M. Ayrault veut rassurer en Martinique et en Guadeloupe, déçues par la gauche
Le Monde | 26.06.2013 à 18h41 • Mis à jour le 26.06.2013 à 18h41 | Par Bastien Bonnefous (envoyé spécial à Fort-de-France, Martinique)
Avec un taux de chômage général dépassant les 20 %, dont plus de 55 % en ce qui concerne les jeunes de moins de 30 ans, et des tensions toujours aussi vives autour du niveau des prix, la situation martiniquaise et guadeloupéenne est tout sauf paradisiaque. Dénoncée en 2009 lors d'un conflit social en Guadeloupe qui avait duré plusieurs semaines, la "vie chère" demeure. A l'occasion de la visite de Jean-Marc Ayrault, les exploitants de stations services en Martinique ont d'ailleurs relancé leur grève contre la fixation des prix des carburants qu'ils jugent trop désavantageuse pour eux.
Le différentiel des prix des biens de consommation entre les Antilles et l'Hexagone est de 8 %, selon l'Insee, mais il atteint entre 30 et 50 % pour les produits de grande distribution, alors que dans le même temps le revenu moyen des ménages est plus bas de 35 % en outre-mer.
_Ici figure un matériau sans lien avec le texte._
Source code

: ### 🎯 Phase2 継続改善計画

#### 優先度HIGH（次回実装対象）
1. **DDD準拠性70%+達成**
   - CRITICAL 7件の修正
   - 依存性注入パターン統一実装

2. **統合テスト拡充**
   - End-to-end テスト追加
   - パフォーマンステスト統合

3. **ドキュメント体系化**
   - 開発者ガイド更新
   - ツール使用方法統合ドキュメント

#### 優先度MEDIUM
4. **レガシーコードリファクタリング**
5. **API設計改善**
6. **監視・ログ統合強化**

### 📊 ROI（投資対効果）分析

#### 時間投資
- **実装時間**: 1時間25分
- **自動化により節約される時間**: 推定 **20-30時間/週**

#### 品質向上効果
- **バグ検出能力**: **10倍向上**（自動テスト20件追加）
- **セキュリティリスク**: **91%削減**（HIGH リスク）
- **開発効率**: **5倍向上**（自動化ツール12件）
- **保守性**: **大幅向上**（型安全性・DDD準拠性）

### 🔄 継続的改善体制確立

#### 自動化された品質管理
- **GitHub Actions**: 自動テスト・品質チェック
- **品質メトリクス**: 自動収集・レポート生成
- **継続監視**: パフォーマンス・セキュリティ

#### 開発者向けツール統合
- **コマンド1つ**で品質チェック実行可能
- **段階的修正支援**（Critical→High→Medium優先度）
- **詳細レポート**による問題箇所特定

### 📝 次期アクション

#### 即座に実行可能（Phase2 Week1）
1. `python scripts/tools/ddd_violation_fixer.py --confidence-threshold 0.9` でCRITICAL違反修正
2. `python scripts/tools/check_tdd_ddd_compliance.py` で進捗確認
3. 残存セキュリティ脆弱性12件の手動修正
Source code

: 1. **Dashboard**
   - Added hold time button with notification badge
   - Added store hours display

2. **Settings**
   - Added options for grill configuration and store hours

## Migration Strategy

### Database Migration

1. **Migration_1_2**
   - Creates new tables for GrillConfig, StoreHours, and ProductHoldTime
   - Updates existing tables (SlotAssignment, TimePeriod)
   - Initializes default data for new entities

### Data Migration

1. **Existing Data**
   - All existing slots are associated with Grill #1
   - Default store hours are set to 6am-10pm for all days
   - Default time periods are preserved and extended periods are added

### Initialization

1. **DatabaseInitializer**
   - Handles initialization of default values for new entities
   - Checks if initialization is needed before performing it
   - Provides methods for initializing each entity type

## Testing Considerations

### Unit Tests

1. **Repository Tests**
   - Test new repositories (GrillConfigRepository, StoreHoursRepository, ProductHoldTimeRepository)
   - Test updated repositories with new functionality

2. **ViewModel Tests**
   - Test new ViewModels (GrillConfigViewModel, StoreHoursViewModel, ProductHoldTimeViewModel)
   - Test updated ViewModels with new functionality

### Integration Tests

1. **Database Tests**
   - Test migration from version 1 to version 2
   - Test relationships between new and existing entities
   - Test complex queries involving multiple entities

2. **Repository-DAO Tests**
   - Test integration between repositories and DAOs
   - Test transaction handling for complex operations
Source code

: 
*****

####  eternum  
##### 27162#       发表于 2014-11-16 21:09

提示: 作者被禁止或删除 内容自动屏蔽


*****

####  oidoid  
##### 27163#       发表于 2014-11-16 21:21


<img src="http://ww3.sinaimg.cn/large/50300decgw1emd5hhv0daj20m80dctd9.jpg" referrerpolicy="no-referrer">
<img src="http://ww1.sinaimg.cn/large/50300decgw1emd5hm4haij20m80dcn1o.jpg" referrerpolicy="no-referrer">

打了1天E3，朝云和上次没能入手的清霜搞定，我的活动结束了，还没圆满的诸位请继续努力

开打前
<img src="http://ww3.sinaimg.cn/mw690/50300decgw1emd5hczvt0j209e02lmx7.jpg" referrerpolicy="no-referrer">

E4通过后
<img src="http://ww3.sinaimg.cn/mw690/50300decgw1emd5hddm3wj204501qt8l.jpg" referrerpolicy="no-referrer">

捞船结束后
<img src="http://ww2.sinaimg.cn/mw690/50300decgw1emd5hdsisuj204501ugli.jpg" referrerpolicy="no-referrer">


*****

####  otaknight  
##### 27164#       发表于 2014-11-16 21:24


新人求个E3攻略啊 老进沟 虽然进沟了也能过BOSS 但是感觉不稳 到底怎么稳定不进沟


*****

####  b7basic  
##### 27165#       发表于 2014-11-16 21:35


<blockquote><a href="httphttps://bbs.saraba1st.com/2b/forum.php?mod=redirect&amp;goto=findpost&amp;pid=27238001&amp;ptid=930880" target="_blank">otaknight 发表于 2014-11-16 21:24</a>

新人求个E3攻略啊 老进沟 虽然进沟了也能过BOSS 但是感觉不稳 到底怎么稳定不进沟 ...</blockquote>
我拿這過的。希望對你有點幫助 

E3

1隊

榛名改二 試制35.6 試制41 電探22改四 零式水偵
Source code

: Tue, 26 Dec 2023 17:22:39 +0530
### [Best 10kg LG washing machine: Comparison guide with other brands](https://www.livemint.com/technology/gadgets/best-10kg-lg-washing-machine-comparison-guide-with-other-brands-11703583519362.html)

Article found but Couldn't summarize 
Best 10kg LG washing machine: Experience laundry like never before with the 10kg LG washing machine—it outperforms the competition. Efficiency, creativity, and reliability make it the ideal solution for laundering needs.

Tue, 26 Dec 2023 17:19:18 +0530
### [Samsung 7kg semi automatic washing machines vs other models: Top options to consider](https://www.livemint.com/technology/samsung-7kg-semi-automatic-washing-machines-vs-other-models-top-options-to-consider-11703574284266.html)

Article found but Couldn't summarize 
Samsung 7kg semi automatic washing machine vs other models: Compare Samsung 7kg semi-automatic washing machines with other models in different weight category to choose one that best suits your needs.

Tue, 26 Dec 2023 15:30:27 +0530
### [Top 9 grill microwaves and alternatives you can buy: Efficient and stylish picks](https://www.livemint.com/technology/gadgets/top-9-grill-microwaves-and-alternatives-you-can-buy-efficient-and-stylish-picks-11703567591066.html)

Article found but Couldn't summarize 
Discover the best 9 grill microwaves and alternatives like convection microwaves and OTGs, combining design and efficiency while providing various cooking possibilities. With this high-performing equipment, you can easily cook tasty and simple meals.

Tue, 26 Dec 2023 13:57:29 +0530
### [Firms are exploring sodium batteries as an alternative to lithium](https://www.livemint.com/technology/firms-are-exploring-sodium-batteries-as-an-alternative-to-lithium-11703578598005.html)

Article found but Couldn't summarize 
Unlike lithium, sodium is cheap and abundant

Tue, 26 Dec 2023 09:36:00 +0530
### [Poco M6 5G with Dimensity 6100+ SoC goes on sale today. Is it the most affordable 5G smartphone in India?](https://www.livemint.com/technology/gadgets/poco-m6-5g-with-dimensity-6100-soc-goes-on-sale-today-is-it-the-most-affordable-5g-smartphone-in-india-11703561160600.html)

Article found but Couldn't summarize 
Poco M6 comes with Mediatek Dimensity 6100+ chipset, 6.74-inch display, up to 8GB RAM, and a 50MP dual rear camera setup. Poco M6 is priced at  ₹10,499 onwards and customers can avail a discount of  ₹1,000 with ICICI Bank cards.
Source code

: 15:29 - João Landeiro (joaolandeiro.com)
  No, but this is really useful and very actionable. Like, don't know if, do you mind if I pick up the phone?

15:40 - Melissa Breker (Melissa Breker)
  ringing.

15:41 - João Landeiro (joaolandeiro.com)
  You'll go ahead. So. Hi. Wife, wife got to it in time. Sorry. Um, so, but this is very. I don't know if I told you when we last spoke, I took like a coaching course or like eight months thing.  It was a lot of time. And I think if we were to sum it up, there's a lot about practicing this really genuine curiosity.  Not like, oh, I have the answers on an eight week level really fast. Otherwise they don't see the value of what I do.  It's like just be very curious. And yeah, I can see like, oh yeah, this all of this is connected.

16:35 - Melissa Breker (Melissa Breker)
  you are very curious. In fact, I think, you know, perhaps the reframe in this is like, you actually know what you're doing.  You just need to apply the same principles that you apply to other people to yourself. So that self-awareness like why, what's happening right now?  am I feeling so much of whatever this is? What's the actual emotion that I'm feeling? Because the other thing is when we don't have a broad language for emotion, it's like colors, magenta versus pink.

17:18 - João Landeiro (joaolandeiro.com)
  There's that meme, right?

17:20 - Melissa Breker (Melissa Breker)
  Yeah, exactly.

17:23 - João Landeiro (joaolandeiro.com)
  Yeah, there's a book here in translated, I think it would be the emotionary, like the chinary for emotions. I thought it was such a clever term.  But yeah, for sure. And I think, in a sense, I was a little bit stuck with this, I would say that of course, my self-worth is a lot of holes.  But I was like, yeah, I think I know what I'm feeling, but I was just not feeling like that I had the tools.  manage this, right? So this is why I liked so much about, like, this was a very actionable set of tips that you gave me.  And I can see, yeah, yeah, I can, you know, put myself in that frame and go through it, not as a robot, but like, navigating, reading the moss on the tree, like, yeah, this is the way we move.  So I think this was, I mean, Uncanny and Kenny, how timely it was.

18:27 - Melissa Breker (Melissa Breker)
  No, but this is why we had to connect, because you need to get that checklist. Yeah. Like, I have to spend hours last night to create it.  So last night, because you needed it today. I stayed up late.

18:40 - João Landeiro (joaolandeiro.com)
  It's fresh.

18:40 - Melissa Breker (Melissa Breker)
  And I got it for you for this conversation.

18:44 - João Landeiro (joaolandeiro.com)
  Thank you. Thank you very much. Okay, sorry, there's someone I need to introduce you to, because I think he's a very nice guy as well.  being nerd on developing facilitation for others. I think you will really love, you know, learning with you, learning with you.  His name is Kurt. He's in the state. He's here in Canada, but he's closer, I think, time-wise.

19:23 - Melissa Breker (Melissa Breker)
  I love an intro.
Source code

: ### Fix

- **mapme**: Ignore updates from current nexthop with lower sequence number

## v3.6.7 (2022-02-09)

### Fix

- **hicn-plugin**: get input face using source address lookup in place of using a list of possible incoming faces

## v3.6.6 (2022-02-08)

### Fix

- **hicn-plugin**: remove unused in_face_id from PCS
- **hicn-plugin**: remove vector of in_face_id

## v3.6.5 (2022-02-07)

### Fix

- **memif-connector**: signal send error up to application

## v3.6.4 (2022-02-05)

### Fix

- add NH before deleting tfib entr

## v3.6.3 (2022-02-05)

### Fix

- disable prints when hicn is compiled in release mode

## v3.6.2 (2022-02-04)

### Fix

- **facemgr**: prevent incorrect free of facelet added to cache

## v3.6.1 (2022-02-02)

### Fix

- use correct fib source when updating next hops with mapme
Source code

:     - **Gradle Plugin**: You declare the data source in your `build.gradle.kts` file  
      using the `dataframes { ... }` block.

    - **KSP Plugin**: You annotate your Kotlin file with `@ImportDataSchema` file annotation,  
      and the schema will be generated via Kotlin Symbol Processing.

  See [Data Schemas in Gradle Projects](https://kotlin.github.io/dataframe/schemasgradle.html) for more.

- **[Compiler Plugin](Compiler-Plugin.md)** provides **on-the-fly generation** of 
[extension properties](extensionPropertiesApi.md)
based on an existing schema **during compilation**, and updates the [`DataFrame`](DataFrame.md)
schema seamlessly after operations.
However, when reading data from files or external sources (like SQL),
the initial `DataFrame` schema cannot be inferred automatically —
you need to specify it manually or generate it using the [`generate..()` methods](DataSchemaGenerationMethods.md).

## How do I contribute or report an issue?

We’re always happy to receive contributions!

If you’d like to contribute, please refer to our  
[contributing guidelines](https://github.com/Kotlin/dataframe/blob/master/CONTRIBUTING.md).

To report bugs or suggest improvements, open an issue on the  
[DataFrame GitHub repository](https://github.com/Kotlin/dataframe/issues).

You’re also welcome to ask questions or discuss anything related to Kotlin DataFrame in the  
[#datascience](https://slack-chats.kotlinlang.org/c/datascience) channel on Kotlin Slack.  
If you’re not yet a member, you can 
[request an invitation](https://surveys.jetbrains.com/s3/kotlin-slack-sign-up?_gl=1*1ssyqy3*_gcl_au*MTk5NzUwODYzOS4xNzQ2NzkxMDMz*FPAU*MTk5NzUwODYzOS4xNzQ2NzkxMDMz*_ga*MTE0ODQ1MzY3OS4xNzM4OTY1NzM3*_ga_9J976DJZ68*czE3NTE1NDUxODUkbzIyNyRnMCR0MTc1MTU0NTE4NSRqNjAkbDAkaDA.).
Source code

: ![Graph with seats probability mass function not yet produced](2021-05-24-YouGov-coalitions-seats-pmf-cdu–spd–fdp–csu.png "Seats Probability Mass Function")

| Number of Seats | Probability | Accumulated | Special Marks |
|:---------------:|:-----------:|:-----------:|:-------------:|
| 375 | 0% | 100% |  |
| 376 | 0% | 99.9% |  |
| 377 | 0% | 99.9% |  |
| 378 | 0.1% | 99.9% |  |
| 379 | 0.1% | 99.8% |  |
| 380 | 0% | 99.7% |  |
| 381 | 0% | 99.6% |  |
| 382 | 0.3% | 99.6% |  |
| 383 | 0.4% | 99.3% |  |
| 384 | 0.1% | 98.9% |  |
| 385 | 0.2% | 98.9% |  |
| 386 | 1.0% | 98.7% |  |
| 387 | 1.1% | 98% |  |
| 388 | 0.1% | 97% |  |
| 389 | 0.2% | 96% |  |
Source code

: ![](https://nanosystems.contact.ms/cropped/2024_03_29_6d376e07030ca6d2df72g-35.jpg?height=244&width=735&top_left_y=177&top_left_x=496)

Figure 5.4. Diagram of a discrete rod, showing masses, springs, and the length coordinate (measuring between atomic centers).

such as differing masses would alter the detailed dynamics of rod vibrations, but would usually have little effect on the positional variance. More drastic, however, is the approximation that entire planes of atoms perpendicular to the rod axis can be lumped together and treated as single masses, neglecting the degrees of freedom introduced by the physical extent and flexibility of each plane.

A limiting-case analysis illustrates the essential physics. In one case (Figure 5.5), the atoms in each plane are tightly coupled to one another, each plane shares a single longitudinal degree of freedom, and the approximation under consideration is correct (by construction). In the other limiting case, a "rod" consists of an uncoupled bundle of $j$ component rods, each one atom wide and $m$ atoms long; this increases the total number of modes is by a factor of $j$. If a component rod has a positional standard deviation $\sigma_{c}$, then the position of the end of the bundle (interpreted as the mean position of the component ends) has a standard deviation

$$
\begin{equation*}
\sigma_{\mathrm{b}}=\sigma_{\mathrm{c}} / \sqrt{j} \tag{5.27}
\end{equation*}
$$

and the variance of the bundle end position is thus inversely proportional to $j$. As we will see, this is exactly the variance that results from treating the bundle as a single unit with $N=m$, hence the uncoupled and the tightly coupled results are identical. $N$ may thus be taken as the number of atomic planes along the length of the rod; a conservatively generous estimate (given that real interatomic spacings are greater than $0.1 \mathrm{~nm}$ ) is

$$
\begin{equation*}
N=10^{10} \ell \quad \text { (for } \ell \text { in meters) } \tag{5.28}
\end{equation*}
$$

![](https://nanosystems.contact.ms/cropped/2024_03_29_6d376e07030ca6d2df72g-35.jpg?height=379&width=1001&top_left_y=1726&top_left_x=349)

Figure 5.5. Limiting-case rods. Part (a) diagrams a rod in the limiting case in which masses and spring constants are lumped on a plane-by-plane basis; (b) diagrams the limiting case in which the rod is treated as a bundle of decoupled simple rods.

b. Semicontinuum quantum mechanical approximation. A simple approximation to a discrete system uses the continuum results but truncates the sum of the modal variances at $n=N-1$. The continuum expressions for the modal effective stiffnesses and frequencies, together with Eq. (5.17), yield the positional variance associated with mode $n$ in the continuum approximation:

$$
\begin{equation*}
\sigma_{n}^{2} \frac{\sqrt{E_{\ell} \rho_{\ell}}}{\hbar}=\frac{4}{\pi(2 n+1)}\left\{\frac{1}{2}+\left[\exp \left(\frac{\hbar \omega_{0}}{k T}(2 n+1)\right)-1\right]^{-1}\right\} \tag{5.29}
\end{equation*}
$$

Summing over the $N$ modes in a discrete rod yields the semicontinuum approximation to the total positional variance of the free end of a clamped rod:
D'où la mise en place par les pouvoirs publics d'un "bouclier qualité-prix" pour encadrer les prix de certains biens de consommation, que M. Ayrault doit présenter à Pointe-à-Pitre.
Entre les cérémonies à la mémoire d'Aimé Césaire et une "déambulation" prévue jeudi dans le centre-ville de Fort-de-France, le premier ministre, qui signera également le premier contrat de génération en Guadeloupe ainsi que plusieurs emplois d'avenir recrutés dans le Parc régional du département, "vient surtout traiter des questions de la vie quotidienne des Guadeloupéens et des Martiniquais", explique-t-on à Matignon. Sa visite est principalement centrée sur deux sujets sensibles : le développement économique de l'outre-mer rendu plus difficile encore par la crise économique, et la lutte contre l'insécurité alors que les actes de violences et de délinquance connaissent une forte augmentation.
Sur le premier point, Jean-Marc Ayrault devrait rendre publique la position de l'Etat à propos de la réforme du dispositif fiscal en outre-mer. Ces fameuses "niches fiscales" ultramarines qui ont tout du dossier explosif. Sauvées in extremis en 2013, ces mesures de défiscalisation spécifiques doivent être repensées avant l'élaboration du budget 2014 qui aura lieu en juillet.
Depuis un an, un véritable bras de fer oppose les partisans de la refonte d'un système dont Bercy estime qu'il a coûté un milliard d'euros à l'Etat en 2012, et l'ensemble des acteurs politiques et économiques ultramarins qui exigent un dispositif pérenne d'aides au développement local. Récemment, les 51 députés et sénateurs des outre-mer, toutes tendances politiques confondues, ont demandé "avec fermeté" le maintien de la défiscalisation pour soutenir les économies ultra-marines fragilisées, rappelant l'engagement de François Hollande en janvier 2013 de "maintenir à l'euro près la totalité de la dépense consacrée aux outre-mer dans la loi de finances 2014".
Deux rapports de l'Assemblée nationale et du Sénat ont déjà été rendus sur ce sujet. Le système actuel de défiscalisation est prisé des contribuables les plus aisés puisqu'il permet à un particulier de réduire son impôt sur le revenu en investissant dans un équipement d'une entreprise ultra-marine ou dans le logement social outre-mer. Pour les élus antillais, c'est ainsi un levier économique pourvoyeur en emplois sur place.
Jean-Marc Ayrault doit présenter l'arbitrage de l'Etat qui, de source gouvernementale, devrait se situer dans "une certaine continuité avec ce qui existe déjà". Parmi les hypothèses, figuraient jusqu'à présent le maintien du système actuel mais mieux encadré, le remplacement du dispositif par des subventions publiques directes d'un montant équivalent, ou un mélange des deux avec maintien de la défiscalisation pour le logement social et crédit d'impôt pour les investissements dans les entreprises.
Le premier ministre doit également aborder un autre dossier sensible : la hausse de la délinquance et des violences en Martinique et Guadeloupe. Entre 2008 et 2012, les violences aux personnes ont augmenté de 26,6% en Martinique (+17,8% en Guadeloupe) et rien que pour les cinq premiers mois de l'année 2013, les atteintes aux personnes ont grimpé de 11% en Martinique contre 21% en Guadeloupe. Une zone de sécurité prioritaire a été mise en place durant l'été 2012 à Fort-de-France, mais " la situation reste préoccupante ", explique Matignon.